# [ASSIGNED TASK]
Could you find each line of the data below that contains the word "вебинар" and copy those lines?

# [AVAILABLE RECORDS]
====================
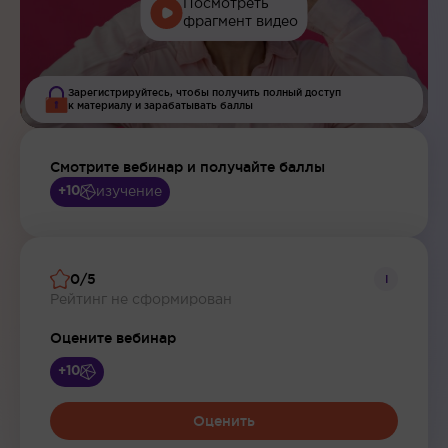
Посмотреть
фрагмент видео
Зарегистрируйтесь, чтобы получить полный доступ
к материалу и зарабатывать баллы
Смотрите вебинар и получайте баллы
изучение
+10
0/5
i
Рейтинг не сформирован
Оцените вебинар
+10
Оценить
====================
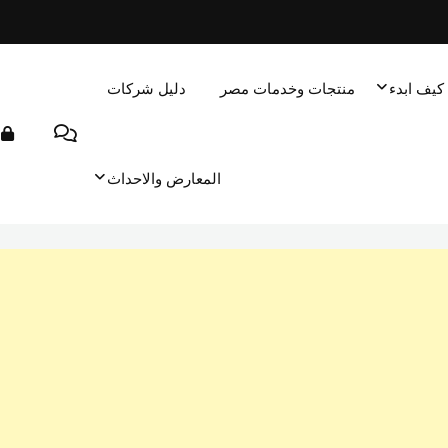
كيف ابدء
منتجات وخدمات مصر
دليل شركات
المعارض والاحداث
====================
# [SOLUTION BELOW]
Смотрите вебинар и получайте баллы
Оцените вебинар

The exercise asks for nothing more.